Bab 6 Persentasi Tugas Akhir

Pada pertemuan ini akan dilakukan evaluasi dan peninjauan ulang materi yang sudah dipelajara selama pelatihan Data Analytics with Python & SQL. Pertama-tama akan direview materi sebelumnya dengan simulasi studi kasus.

6.1 Studi Kasus jne_db

Database jne_db adalah database fiktif yang dikembangkan oleh dscienclabs. Kumpulan data tersebut berisi informasi tentang pelanggan, produk, pesanan, logistik, kegiatan, dan kampanye pemasaran digital. Database ini digunakan dalam pelatihan kepada praktisi data di industri yang bertujuan untuk pemahaman analisis data, penemuan ide, pengembangan pengetahuan.
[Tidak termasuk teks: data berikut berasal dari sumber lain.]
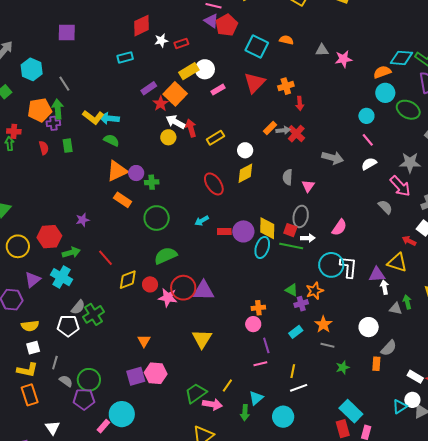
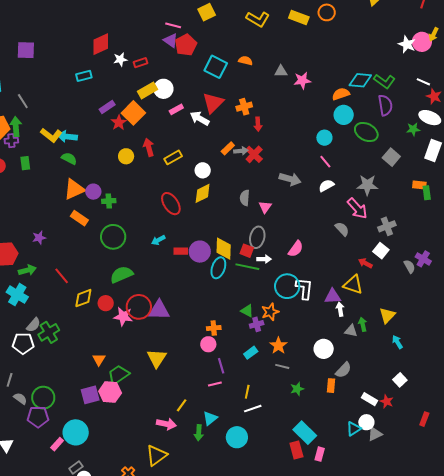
white arrow: (176, 122) -> (200, 118), moved
green trapezoid: (196, 393) -> (118, 375), moved

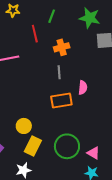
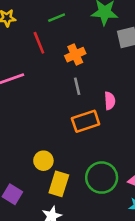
green line: (52, 16) -> (57, 18), turned 56

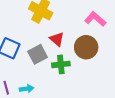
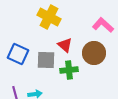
gray square: (38, 54) -> (46, 60), turned 30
Berikut ini adalah struktur database yang digunakan:

6.2 Create Database

Pada bagian ini diperlihatkan koding Python dan sintaks PostgreSQL untuk membentuk database baru yang diberi nama jne_db.

# load modul yg diperlukan
import psycopg2

# buat koneksi python ke PostgreSQL (127.0.0.1 atau localhost)
konek = psycopg2.connect(user='postgres', 
                        password='123', 
                        host='localhost', 
                        port= '5432'
)
konek.autocommit = True

# Eembuat kursor eksekutor 
kursor = konek.cursor()

# Kueri
sql = '''CREATE DATABASE JNE_db''';

#Creating a database
kursor.execute(sql)

6.3 Import Data CSV

Karena kita ingin membambahkan kumpulan data tabel ke database jne_db dari file CSV maka terlebih dahulu, dilakukan import data sebagai berikut:

import os
os.chdir('C:/Users/user/Desktop/jne_db')

6.4 Konversi Struktur Tabel

Pada bagian ini, kita melakukan penyimpanan tabel yang telah diimport dari file CSV ke database PostgreSQL.

# import pandas lib as pd
import pandas as pd

# read by default 1st sheet of an excel file
df1 = pd.read_csv('distribution_centers.csv',sep=';')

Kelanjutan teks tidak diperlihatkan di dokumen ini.